16. Impoverishing the local resource base can impoverish wider areas: deforestation by highland farmers causes flooding on lowland farms; factory pollution robs local fishermen of their catch. Such grim local cycles now operate nationally and regionally. Dryland degradation sends environmental refugees in their millions across national borders. Deforestation in Latin America and Asia is causing more floods, and more destructive floods, in downhill, downstream nations. Acid precipitation and nuclear fallout have spread across the borders of Europe. Similar phenomena are emerging on a global scale, such as global warming and loss of ozone. Internationally traded hazardous chemicals entering foods are themselves internationally traded. In the next century, the environmental pressure causing population movements may be increase sharply, while barriers to that movement may be even firmer than they are now.

17. Over the past few decades, life-threatening environmental concerns have surfaced in the developing world. Countrysides are coming under pressure from increasing numbers of farmers and the landless. Cities are filling with people, cars, and factories. Yet at the same time these developing countries must operate in a world in which the resources gap between most developing and industrial nations is widening, in which the industrial world dominates in the rule-making of some key international bodies, and in which the industrial world has already used much of the planet's ecological capital. This inequality is the planet's main 'environmental' problem; it is also its main 'development' problem

18. International economic relationships pose a particular problem for environmental management in many developing countries. Agriculture, forestry, energy production, and mining generate at least half the gross national product of many developing countries and account for even larger shares of livelihoods and employment. Exports of natural resources remain a large factor in their economies, especially for the least developed. Most of these countries face enormous economic pressures, both international and domestic, to overexploit their environmental resource base.

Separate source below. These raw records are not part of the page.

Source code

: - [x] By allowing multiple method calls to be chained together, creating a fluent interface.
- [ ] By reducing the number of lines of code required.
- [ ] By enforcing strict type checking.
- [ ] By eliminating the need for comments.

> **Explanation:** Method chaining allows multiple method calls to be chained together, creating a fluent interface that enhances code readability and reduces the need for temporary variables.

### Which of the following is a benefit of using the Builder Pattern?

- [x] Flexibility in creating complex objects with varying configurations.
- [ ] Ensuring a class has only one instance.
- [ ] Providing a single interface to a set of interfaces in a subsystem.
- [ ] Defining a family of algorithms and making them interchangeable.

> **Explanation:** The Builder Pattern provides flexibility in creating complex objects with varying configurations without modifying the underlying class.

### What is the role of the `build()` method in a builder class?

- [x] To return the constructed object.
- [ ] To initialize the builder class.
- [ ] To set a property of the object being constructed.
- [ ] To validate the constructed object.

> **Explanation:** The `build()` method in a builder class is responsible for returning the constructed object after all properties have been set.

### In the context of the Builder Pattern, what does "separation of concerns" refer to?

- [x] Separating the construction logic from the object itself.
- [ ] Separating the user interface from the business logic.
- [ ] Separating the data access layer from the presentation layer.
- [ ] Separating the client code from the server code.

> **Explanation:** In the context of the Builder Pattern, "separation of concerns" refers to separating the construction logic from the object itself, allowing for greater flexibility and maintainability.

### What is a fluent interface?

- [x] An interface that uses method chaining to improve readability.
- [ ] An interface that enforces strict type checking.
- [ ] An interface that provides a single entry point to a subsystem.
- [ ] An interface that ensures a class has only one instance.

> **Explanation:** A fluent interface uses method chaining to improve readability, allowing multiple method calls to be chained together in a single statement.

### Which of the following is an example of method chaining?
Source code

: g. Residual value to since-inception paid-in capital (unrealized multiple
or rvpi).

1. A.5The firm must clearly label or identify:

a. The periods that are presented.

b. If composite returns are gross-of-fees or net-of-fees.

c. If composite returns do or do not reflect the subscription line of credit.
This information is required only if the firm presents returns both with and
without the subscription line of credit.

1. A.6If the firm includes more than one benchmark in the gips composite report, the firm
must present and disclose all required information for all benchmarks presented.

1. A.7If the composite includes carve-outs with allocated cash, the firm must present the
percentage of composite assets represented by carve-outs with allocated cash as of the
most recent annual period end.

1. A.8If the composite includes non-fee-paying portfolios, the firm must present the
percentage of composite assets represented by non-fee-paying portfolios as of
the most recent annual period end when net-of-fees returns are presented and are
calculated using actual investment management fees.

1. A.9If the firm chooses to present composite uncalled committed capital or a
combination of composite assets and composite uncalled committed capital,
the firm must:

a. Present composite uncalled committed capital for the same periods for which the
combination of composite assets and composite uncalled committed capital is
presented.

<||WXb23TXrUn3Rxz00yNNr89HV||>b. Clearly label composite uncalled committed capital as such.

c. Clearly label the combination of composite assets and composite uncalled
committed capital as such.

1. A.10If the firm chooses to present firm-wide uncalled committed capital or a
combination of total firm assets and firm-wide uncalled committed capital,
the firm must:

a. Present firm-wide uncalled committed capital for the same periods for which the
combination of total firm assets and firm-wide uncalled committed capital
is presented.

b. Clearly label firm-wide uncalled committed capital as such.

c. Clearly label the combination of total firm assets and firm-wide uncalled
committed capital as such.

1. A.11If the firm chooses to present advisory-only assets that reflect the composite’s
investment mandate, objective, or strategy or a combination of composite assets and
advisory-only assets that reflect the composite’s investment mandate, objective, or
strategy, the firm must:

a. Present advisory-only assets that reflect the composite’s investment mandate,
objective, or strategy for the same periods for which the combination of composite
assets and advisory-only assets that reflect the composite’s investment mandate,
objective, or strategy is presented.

19. The recent crisis in Africa best and most tragically illustrates that ways in which economics and ecology can interact destructively and trip into disaster. Triggered by drought, its real causes lie deeper. They are to be found in part in national policies that gave too little attention, too late, to the needs of smallholder agriculture and to the threats posed by rapidly rising populations. Their roots extend also to a global economic system that takes more out of a poor continent than it puts in. Debts that they cannot pay force African nations relying on commodity sales to overuse their fragile soils, thus turning good land to desert. Trade barriers in the wealthy nations – and in many developing nations – make it hard for African nations to sell their goods for reasonable returns, putting yet more pressure on ecological systems. Aid from donor nations has not only been inadequate in scale, but too often has reflected the priorities of the nations giving the aid, rather than the needs of the recipients.